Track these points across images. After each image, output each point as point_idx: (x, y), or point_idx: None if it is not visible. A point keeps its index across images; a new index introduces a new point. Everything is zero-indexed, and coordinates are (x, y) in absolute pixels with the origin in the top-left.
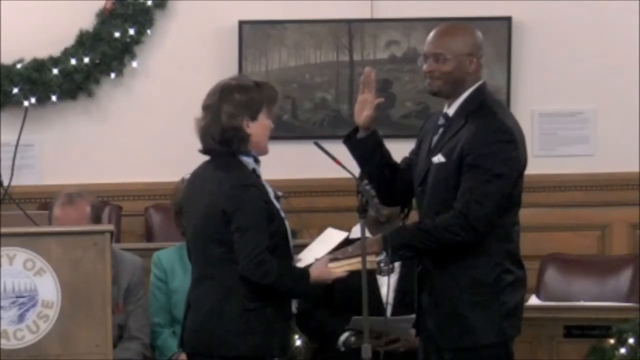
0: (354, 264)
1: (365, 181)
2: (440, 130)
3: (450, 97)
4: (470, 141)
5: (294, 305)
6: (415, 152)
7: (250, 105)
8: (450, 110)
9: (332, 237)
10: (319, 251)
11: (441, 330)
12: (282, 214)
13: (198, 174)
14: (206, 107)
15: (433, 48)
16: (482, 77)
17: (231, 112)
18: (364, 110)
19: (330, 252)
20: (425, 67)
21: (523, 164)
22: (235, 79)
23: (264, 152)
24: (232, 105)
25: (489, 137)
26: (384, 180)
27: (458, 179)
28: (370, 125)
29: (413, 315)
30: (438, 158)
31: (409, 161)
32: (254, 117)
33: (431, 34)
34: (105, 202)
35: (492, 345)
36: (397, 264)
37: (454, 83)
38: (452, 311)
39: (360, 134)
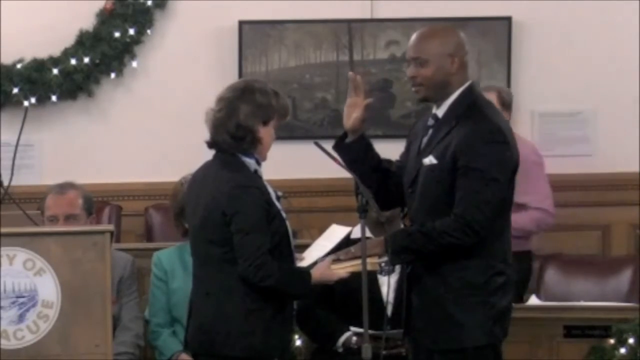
0: (356, 265)
1: None
2: (430, 131)
3: (439, 100)
4: (463, 143)
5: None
6: (405, 155)
7: (266, 110)
8: (440, 112)
9: (336, 234)
10: (323, 248)
11: (431, 332)
12: (284, 215)
13: (200, 174)
14: (224, 100)
15: (413, 52)
16: (469, 77)
17: (248, 112)
18: (352, 113)
19: (332, 251)
20: (408, 72)
21: (516, 164)
22: (257, 82)
23: (264, 159)
24: (251, 105)
25: (482, 138)
26: (376, 184)
27: (450, 180)
28: (359, 128)
29: None
30: (429, 159)
31: (400, 164)
32: (265, 123)
33: (411, 39)
34: (105, 202)
35: (482, 347)
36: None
37: (439, 86)
38: (442, 313)
39: (349, 138)
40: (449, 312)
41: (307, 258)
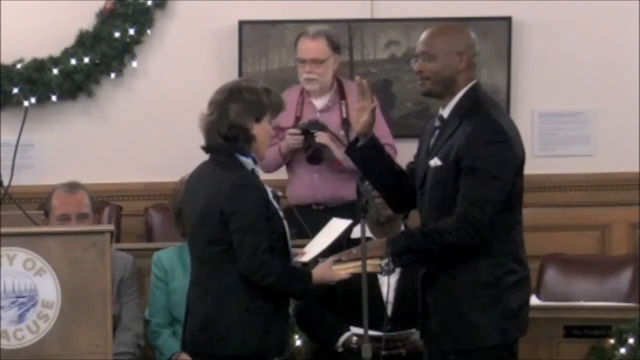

◆ **HOW TO COMPLETE THIS TASK**
Your answer must consist solely of the lines above between the line holding "0: (354, 264)" and the line holding "23: (264, 152)", inclusive, copied exactly.

◆ **REPLY TO THE EXERCISE**
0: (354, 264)
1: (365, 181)
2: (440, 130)
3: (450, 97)
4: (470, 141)
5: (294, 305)
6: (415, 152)
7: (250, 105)
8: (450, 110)
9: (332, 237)
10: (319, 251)
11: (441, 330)
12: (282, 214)
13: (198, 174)
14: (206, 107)
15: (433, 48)
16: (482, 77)
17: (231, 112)
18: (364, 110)
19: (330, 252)
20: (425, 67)
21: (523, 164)
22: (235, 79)
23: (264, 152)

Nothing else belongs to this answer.